Renaming is necessary for named expressions, e.g., $...EXPR.

as​

An optional key for an object in refs, as will let you specify an alias for the results collected by this rule for use in the on conditions. Without the as key, the default name for the results collected by this rule is the rule ID of the rule in rule. If you use as, the results can be references using the alias specifed by as.

on​

The on key is required in join mode. This is where the join conditions are listed. The value of on is a list of strings which have the format:

<result_set>.<property> <operator> <result_set>.<property>

result_set is the name of the result set produced by one of the refs. See the as key for more information.

property is either a metavariable, such as $VAR, or the keyword path, which will return the path of the finding.

operator is one of the following.

OperatorExampleDescription
==secret-env-var.$VALUE == log-statement.$FORMATVARMatches when the contents of boths sides are exactly equal.
!=url-allowlist.$URL != get-request.$URLMatches when the contents of both sides are not equal.
<template-var.path < unsafe-template.$PATHMatches when the right-hand side is a substring of the left-hand side.
>unsafe-template.$PATH > template-var.pathMatches when the left-hand side is a substring of the right-hand side.

Limitations​

Join mode is not taint mode!
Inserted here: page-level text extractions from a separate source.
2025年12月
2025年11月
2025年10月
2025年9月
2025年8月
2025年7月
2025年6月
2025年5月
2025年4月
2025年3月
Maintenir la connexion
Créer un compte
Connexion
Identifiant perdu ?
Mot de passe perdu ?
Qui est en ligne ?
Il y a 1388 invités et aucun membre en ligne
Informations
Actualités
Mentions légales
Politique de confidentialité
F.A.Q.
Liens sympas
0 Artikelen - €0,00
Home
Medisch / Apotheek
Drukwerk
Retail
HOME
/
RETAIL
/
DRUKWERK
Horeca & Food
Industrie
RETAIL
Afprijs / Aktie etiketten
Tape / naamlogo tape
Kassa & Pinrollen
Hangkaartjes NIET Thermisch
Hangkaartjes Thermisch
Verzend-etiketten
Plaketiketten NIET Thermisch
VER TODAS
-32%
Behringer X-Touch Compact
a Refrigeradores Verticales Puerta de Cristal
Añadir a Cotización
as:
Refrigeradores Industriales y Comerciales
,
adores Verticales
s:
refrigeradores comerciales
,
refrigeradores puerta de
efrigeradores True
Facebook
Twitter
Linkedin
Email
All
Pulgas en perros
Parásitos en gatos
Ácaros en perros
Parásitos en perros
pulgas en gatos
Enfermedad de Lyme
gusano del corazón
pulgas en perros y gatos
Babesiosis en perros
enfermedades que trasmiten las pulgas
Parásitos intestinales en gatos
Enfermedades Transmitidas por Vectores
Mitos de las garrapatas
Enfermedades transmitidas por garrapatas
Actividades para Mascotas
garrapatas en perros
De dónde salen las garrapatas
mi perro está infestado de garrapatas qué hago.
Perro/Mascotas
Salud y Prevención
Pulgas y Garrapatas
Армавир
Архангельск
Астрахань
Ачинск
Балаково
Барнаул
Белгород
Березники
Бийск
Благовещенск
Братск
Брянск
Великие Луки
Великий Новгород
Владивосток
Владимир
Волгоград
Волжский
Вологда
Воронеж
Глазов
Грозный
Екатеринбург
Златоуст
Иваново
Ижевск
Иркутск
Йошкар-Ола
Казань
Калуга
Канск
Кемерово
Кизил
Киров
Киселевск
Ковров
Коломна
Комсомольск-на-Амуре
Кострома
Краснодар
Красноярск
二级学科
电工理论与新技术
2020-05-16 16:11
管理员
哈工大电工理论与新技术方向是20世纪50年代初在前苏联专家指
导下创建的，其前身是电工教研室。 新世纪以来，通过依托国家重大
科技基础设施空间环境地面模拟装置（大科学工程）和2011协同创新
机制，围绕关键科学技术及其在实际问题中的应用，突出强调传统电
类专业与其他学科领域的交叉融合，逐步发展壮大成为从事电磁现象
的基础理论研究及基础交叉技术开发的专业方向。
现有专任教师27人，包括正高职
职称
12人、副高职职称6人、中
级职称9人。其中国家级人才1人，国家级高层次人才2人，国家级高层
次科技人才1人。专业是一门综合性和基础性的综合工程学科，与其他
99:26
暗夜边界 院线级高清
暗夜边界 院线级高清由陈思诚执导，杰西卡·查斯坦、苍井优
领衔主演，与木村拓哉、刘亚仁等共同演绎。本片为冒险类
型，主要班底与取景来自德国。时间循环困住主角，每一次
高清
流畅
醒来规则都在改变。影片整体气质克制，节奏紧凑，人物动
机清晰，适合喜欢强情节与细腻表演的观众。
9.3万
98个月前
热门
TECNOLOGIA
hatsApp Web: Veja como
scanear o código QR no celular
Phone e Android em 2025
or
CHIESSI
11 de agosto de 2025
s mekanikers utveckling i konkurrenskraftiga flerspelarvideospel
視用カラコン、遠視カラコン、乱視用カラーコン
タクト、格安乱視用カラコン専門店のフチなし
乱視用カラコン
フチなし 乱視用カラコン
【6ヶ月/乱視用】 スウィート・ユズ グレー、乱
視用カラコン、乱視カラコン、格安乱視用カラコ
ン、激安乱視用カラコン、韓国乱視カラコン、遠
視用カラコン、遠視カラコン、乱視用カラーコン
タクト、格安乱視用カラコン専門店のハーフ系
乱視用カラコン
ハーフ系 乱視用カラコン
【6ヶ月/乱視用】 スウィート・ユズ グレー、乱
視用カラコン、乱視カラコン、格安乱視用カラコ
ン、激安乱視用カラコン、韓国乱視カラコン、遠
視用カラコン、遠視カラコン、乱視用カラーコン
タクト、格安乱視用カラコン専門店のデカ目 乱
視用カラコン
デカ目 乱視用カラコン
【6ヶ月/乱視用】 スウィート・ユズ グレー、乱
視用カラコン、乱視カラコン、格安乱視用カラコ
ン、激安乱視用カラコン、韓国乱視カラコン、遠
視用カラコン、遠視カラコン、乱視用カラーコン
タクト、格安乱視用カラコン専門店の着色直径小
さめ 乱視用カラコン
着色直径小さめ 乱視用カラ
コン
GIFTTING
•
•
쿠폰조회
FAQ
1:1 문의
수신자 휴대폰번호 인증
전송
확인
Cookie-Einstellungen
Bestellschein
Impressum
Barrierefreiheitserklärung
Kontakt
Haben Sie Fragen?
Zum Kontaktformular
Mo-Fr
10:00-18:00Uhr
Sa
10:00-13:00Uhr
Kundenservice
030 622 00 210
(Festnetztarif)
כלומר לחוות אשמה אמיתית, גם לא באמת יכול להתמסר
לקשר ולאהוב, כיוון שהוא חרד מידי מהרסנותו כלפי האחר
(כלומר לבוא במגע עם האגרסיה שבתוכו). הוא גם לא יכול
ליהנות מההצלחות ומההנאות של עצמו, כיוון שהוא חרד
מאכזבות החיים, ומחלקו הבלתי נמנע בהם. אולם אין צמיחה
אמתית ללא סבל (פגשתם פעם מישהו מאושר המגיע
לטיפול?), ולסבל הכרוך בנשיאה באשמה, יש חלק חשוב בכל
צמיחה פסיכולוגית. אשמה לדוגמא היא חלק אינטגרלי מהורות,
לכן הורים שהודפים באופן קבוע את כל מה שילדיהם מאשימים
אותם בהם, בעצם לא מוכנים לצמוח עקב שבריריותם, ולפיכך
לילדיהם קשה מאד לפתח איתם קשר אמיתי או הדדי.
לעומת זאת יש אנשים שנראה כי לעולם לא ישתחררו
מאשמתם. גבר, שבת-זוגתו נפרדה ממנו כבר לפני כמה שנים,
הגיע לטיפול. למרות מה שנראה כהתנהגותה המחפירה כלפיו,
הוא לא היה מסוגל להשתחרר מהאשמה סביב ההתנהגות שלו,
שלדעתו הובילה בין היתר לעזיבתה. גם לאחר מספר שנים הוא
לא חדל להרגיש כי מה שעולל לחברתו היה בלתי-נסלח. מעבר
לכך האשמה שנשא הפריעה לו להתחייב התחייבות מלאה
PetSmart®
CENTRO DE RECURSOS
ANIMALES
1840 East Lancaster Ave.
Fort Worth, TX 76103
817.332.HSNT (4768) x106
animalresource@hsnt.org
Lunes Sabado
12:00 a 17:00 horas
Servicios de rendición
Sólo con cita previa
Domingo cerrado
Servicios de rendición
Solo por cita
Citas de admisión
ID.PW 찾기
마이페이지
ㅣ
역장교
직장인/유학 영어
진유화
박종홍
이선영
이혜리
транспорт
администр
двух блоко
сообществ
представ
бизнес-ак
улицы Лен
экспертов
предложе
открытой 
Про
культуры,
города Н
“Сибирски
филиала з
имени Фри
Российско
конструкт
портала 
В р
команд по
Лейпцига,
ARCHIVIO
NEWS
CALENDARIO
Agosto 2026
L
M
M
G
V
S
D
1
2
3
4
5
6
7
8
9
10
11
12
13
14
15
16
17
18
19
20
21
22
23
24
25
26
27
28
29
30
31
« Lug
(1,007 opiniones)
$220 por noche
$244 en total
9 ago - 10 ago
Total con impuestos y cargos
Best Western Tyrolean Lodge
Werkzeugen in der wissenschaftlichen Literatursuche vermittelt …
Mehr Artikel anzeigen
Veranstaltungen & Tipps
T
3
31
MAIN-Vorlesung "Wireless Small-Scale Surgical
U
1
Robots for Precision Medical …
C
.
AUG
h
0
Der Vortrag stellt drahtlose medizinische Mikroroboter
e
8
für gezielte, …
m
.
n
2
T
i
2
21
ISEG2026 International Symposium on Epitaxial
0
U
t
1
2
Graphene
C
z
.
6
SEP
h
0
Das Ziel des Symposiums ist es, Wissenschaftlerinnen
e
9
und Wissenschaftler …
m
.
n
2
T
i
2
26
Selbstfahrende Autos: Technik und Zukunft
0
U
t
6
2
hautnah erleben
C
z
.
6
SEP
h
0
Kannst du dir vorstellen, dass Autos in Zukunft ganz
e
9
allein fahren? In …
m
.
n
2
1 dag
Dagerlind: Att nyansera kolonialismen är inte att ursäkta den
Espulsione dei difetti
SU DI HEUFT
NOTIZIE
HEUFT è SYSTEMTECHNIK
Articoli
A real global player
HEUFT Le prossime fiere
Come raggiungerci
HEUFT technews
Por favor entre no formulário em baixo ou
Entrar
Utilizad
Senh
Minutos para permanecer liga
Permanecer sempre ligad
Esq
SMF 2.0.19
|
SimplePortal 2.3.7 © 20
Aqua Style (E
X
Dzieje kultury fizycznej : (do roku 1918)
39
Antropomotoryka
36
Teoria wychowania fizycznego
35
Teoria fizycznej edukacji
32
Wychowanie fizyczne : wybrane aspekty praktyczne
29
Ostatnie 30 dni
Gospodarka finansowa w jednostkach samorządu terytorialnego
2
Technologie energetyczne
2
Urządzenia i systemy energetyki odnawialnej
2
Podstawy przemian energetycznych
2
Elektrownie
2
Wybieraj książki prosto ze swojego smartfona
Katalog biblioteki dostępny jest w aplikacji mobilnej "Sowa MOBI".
While it can look on the surface like join mode is "connecting" things together, it is actually just creating sets for each Semgrep rule and returning all the results that meet the conditions. This means some false positives will occur if unrelated metavariable contents happen to have the same value.

Right now, external rules are required for join mode. (This is why the rules are called refs - they are references to other locations.) To use join mode, you must define your individual Semgrep rules in independent locations. This can be anything that works with semgrep --config <here>, such as a file, a URL, or a Semgrep registry pointer like r/java.lang.security.some.rule.id.

Currently, join mode will only report the code location of the last finding that matches the conditions. Join mode will parse the conditions from top-to-bottom, left-to-right. This means that findings from the "bottom-right" condition will be the reported code location.

More ideas​

Join mode effectively lets you ask questions of entire code bases. Here are some examples of the kinds of questions you can use join mode to answer.

  • Do any of my dependencies use dangerouslySetInnerHTML, and do I directly import that dependency?
  • Does a key in this JSON file have a dangerous value, and do I load this JSON file and use the key in a dangerous function?
  • Is an unsafe variable rendered in an HTML template?